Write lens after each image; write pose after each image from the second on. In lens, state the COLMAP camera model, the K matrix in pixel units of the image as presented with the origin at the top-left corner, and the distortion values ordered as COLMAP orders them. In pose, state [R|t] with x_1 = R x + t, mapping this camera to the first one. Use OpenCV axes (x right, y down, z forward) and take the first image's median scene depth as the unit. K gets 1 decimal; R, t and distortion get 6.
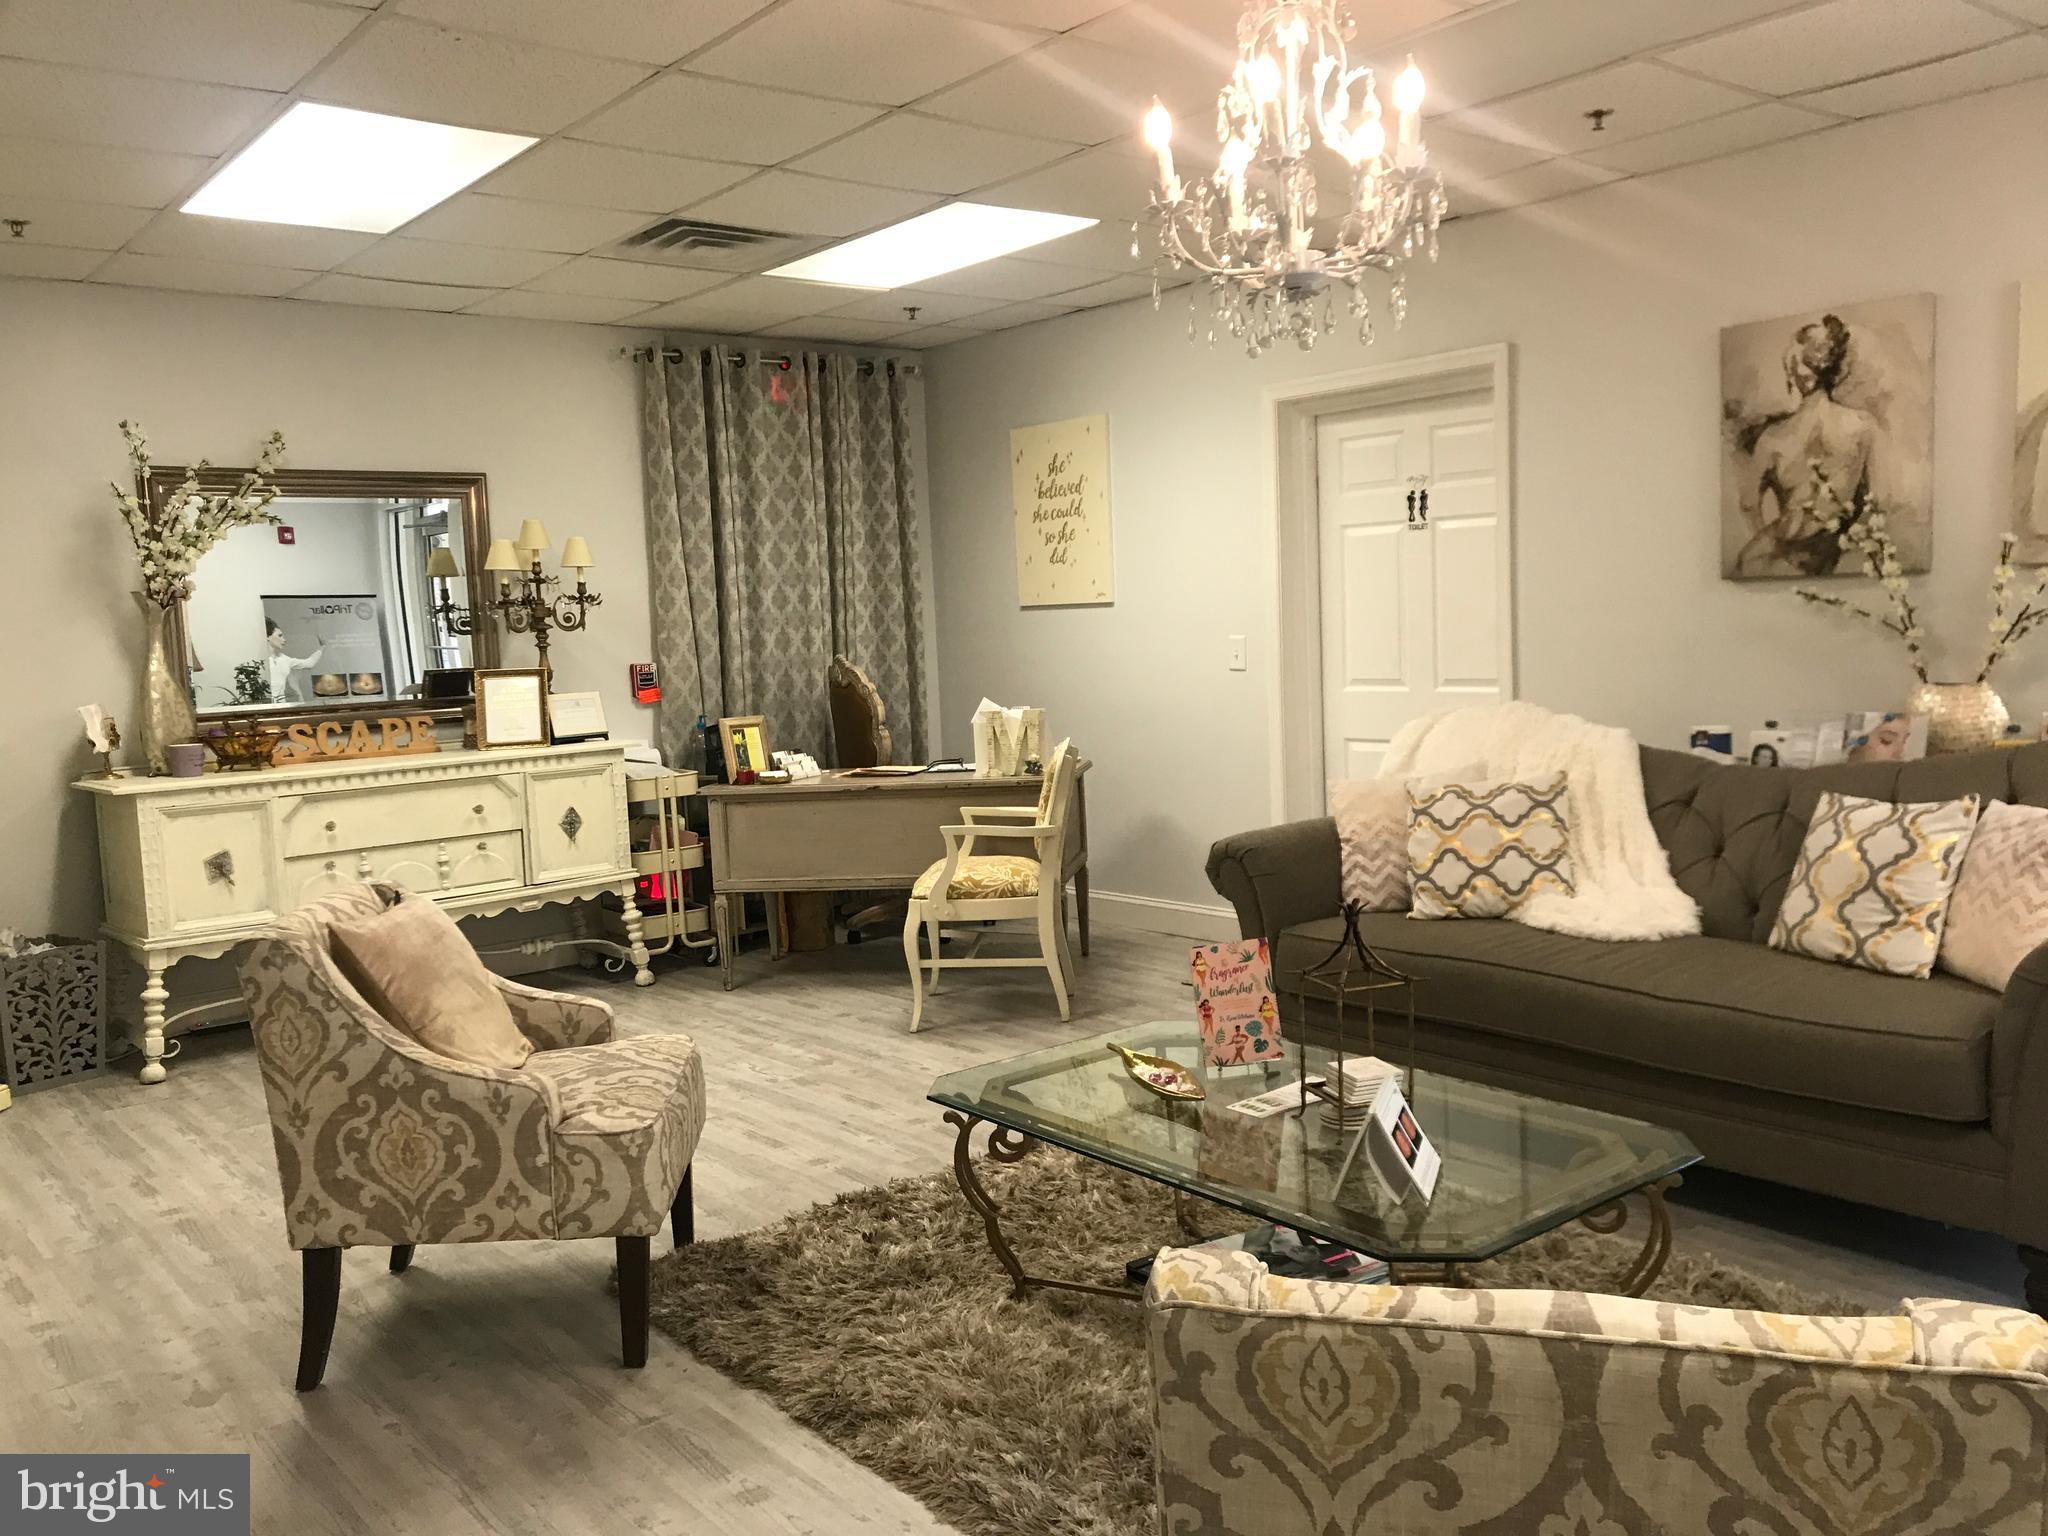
lens RADIAL K [[1676.3, 0, 1036.0], [0, 1676.3, 779.5], [0, 0, 1]] dist [0.090019, -0.128627]
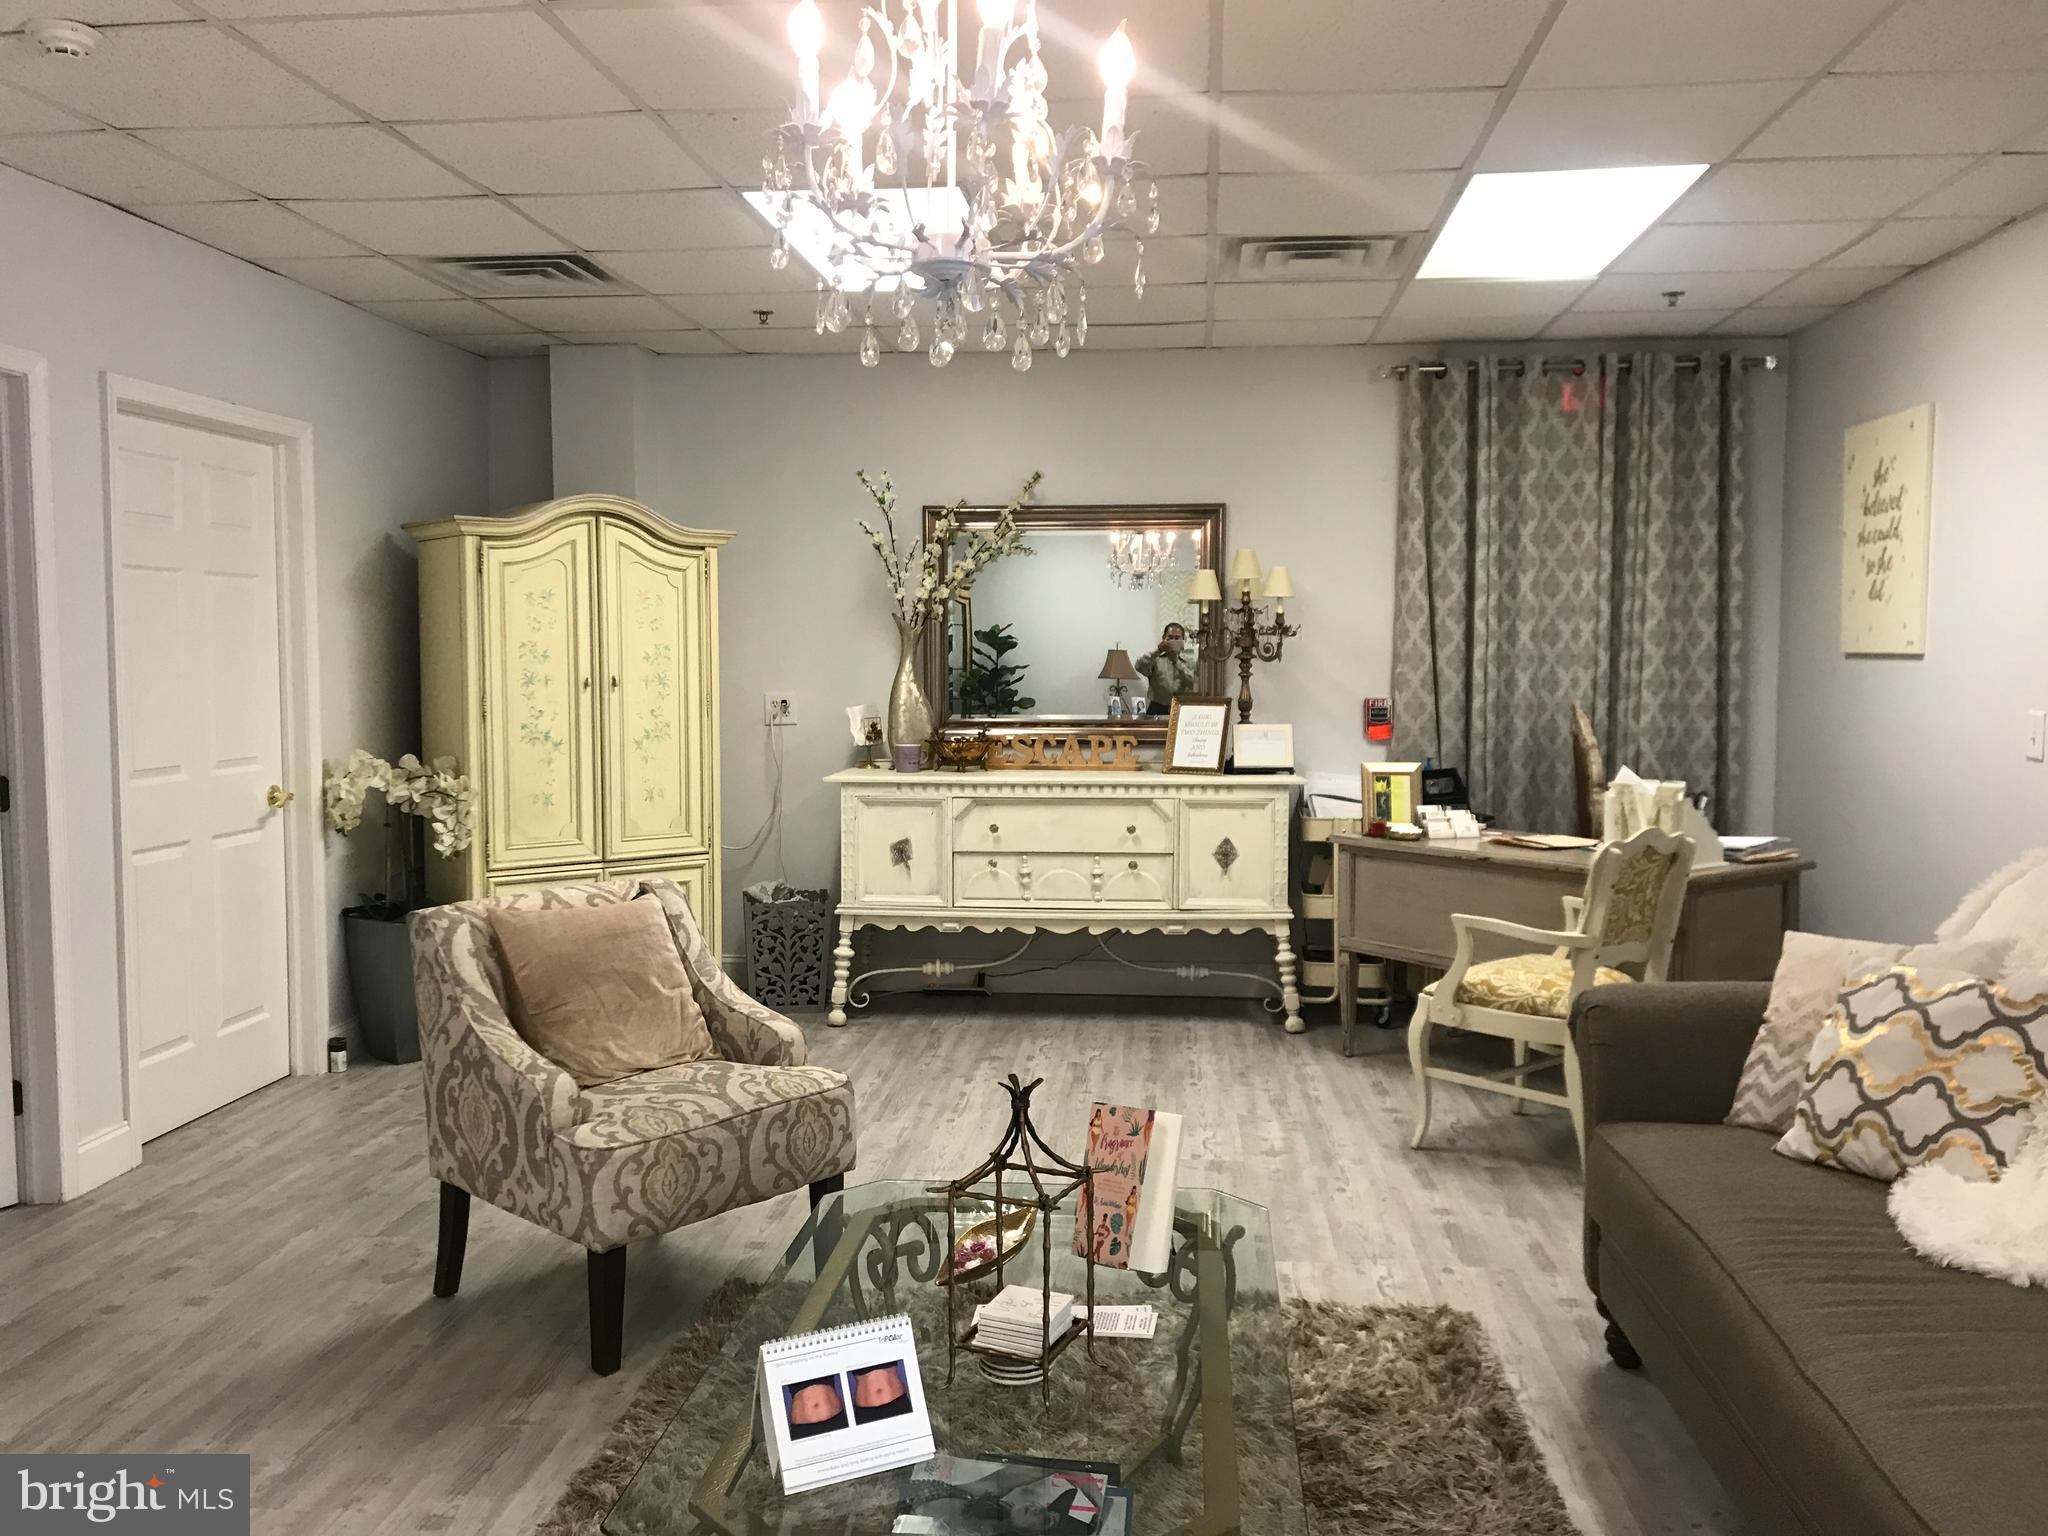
lens RADIAL K [[1676.3, 0, 1036.6], [0, 1676.3, 767.6], [0, 0, 1]] dist [0.090019, -0.128627]
pose [[0.714872, 0.092120, -0.693161, 0.339617], [-0.100984, 0.994493, 0.028019, -0.043185], [0.691925, 0.049968, 0.720238, 0.216874]]
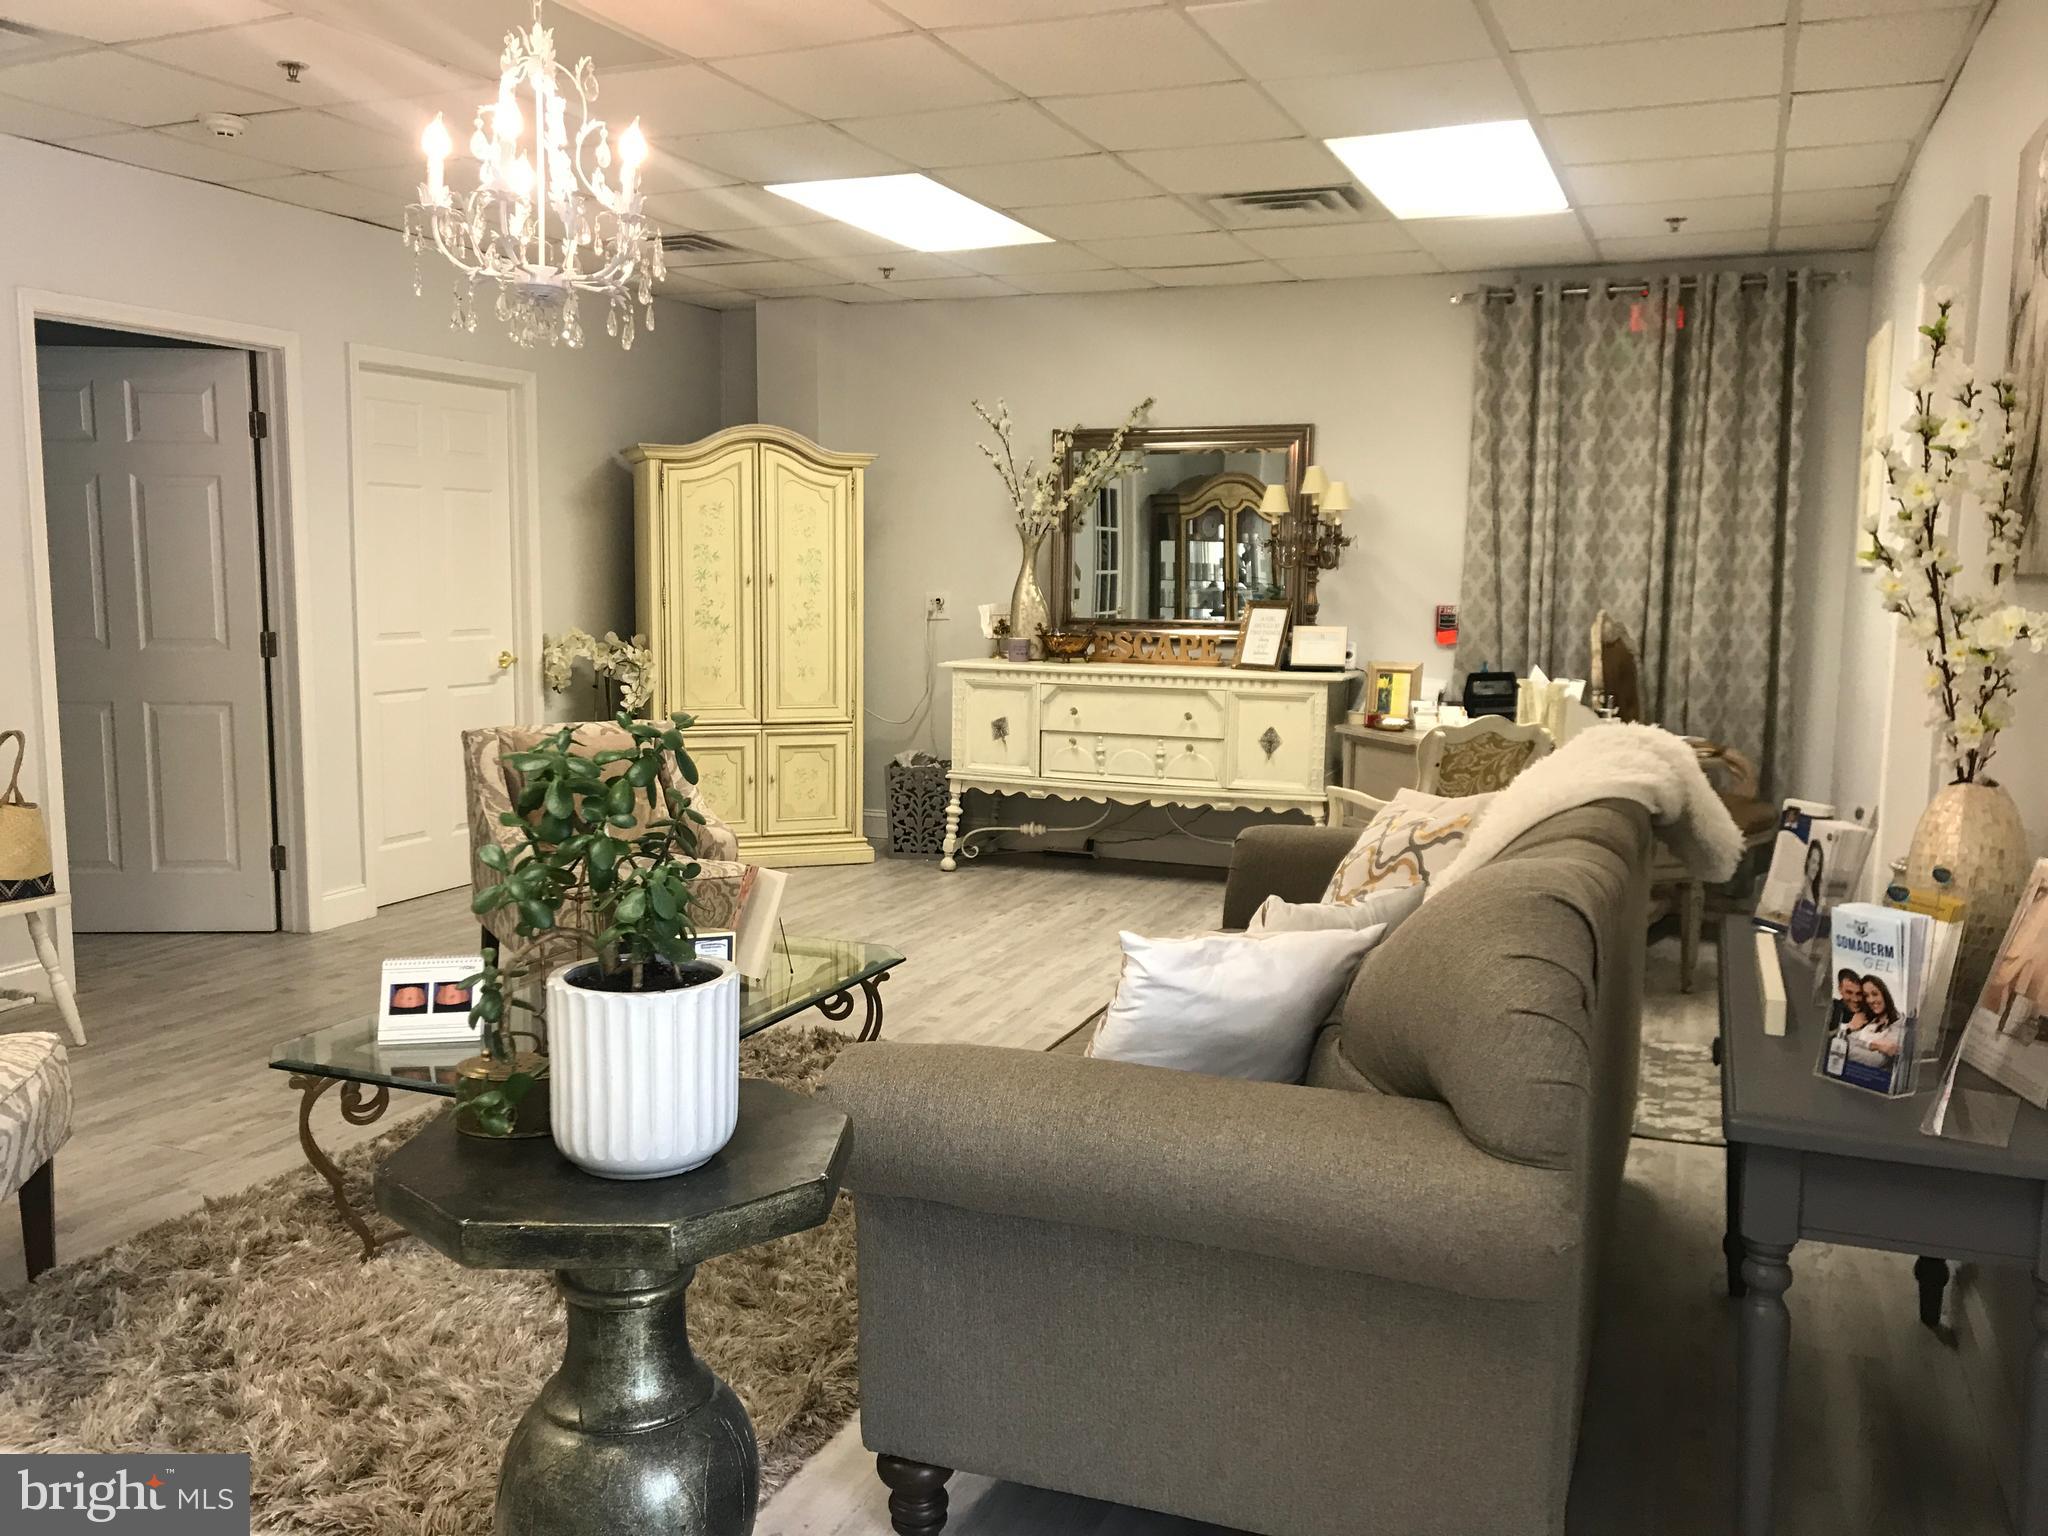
lens RADIAL K [[1676.3, 0, 1030.8], [0, 1676.3, 769.5], [0, 0, 1]] dist [0.090019, -0.128627]
pose [[0.475601, 0.156520, -0.865624, 0.640916], [-0.121960, 0.986272, 0.111327, -0.062964], [0.871166, 0.052624, 0.488161, 0.333688]]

PROBLEM DESCRIPTION:
In full and without changes, repeat the listing above, but not its pictures.

WRITTEN RESPONSE:
Write lens after each image; write pose after each image from the second on. In lens, state the COLMAP camera model, the K matrix in pixel units of the image as presented with the origin at the top-left corner, and the distortion values ordered as COLMAP orders them. In pose, state [R|t] with x_1 = R x + t, mapping this camera to the first one. Use OpenCV axes (x right, y down, z forward) and take the first image's median scene depth as the unit. K gets 1 decimal; R, t and distortion get 6.
lens RADIAL K [[1676.3, 0, 1036.0], [0, 1676.3, 779.5], [0, 0, 1]] dist [0.090019, -0.128627]
lens RADIAL K [[1676.3, 0, 1036.6], [0, 1676.3, 767.6], [0, 0, 1]] dist [0.090019, -0.128627]
pose [[0.714872, 0.092120, -0.693161, 0.339617], [-0.100984, 0.994493, 0.028019, -0.043185], [0.691925, 0.049968, 0.720238, 0.216874]]
lens RADIAL K [[1676.3, 0, 1030.8], [0, 1676.3, 769.5], [0, 0, 1]] dist [0.090019, -0.128627]
pose [[0.475601, 0.156520, -0.865624, 0.640916], [-0.121960, 0.986272, 0.111327, -0.062964], [0.871166, 0.052624, 0.488161, 0.333688]]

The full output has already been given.